Глаза Саймона широко раскрылись, и сердце бешено заколотилось в груди. Этот мужчина, как и тот, что полировал свой меч, сидя на одной из кроватей, были в зеленой форме эркингардов Элиаса.
– Этот юный негодяй и вор… – Только и успел сказать Фривару, когда Саймон повернулся и ударил хозяина постоялого двора головой в живот.
Бородач задохнулся и упал. Саймон перепрыгнул через его ноги и помчался к лесу, чтобы найти там убежище; оба солдата в немом удивлении смотрели ему вслед. А перед залитым светом свечей порогом владелец постоялого двора проклинал всех на свете, колотил ногами воздух и катался по земле.
Глава 16
Белая стрела
– Это нечестно! – уже, наверное, в сотый раз повторял сквозь слезы Саймон, ударяя кулаком по влажной земле. К покрасневшим костяшкам пальцев прилипли листья, но ему никак не удавалось согреться. – Нечестно! – пробормотал он, снова сворачиваясь калачиком.
Солнце взошло час назад, но его слабые лучи приносили недостаточно тепла, и Саймон дрожал и плакал.
И это
Но даже и это к делу не относилось. Доктор Моргенес, по крайней мере, знал, что происходит, понимал, что за всем стоит. «А ты, – с отвращением подумал Саймон, – был невинным и глупым, как мышь, которая выходит из норки, чтобы поиграть в пятнашки с котом».
Как мог Усирис Эйдон, который, по словам священников, наблюдает за всеми, оставить его страдать и умирать в глуши? Он снова разрыдался.
Через некоторое время Саймон принялся тереть глаза, пытаясь понять, сколько времени пролежал, глядя в пустоту, потом встал, отошел немного от приютившего его дерева, чтобы вернуть жизнь в затекшие руки и ноги. Затем он вернулся, чтобы облегчиться, и мрачно зашагал к небольшому ручью, утолить жажду. Безжалостная боль в коленях, спине и шее мучила его при каждом шаге.
«Пусть все отправляются в ад. И будь проклят этот мерзкий лес. И Господь с ними заодно».
Он с испугом поднял голову от ладони, полной воды, но его беззвучные богохульства остались безнаказанными.
Саймон прошел немного вниз по течению, пока не оказался возле небольшого водоема, где быстрое течение успокаивалось и вода была гладкой. Сидя на корточках и глядя на свое залитое слезами отражение, он почувствовал, как что-то давит ему под ребра, мешая наклониться.
«Манускрипт доктора!» – вспомнил он, приподнялся и вытащил теплые мягкие листки из-под штанов и рубашки.

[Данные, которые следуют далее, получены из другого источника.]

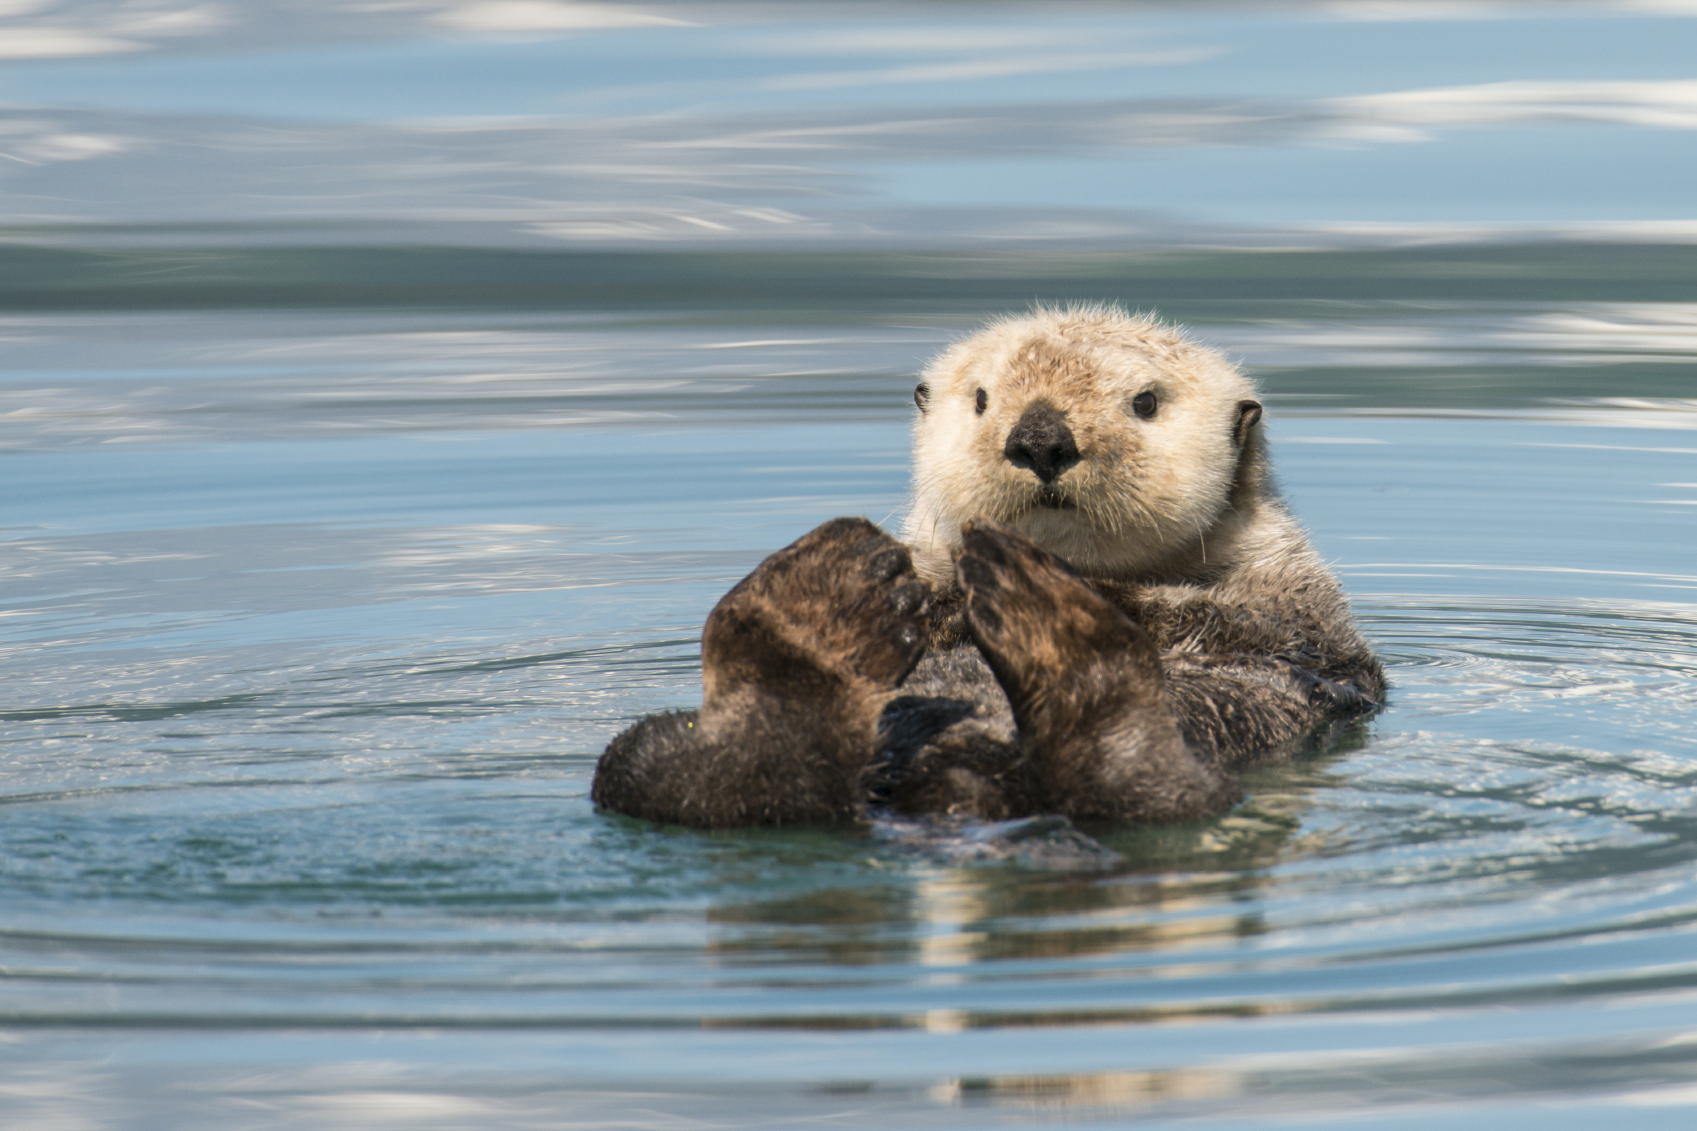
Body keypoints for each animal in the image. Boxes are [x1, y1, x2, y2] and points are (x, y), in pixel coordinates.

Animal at [592, 306, 1383, 829]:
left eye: (1145, 401)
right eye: (980, 398)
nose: (1040, 438)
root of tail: (958, 789)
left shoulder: (1299, 611)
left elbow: (1229, 624)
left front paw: (1072, 589)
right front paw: (919, 590)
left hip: (1183, 786)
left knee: (1137, 783)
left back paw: (1047, 619)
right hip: (648, 758)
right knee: (709, 782)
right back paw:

Ремень оставил сгиб вдоль всей длины манускрипта. Саймон так долго носил на себе рукопись, что она приобрела форму его живота, точно часть доспехов. Верхняя страница покрылась грязью, но Саймон узнал мелкий замысловатый почерк доктора и подумал, что носил на себе тонкий щит из слов Моргенеса. Саймон ощутил болезненный укол, похожий на голодный спазм, осторожно отложил рукопись в сторону и посмотрел в водоем.
Ему потребовалось несколько мгновений, чтобы увидеть собственное лицо среди полосок и пятен теней, лежавших на спокойной глади воды. Свет падал из-за спины Саймона, и его отражение выглядело как силуэт, темная фигура лишь с небольшим намеком на висок, щеку и челюсть. Повернув голову, чтобы поймать лучи солнца, он краем глаза разглядел в воде затравленное животное, ухо напряжено, словно он прислушивается к звукам погони, волосы перепутались и свалялись, шея повернута так, что сразу чувствуется страх, а не принадлежность к цивилизации. Саймон быстро подобрал манускрипт и пошел вдоль берега ручья.
«Я остался совсем один. Никто и никогда больше не будет обо мне заботиться. Впрочем, обо мне и раньше никто не заботился».
Ему казалось, что сердце готово разорваться у него в груди.
Через несколько минут поисков он нашел пятачок, залитый солнечным светом, и сел, чтобы высушить слезы и подумать. Ему казалось очевидным, когда он слушал эхо птичьих разговоров – в остальном в лесу царила тишина, – что он должен добыть теплую одежду, если намерен проводить ночи под открытым небом, а до тех пор, пока он не уйдет как можно дальше от Хейхолта, другого выбора у него нет. И еще пришла пора решить, куда идти дальше.
Саймон начал рассеянно перебирать листы рукописи Моргенеса, на каждом из которых было полно слов, спрашивая себя, как кто-то мог придумать одновременно столько слов, не говоря уже о том, чтобы их записать? От одной только мысли об этом у него начинала болеть голова.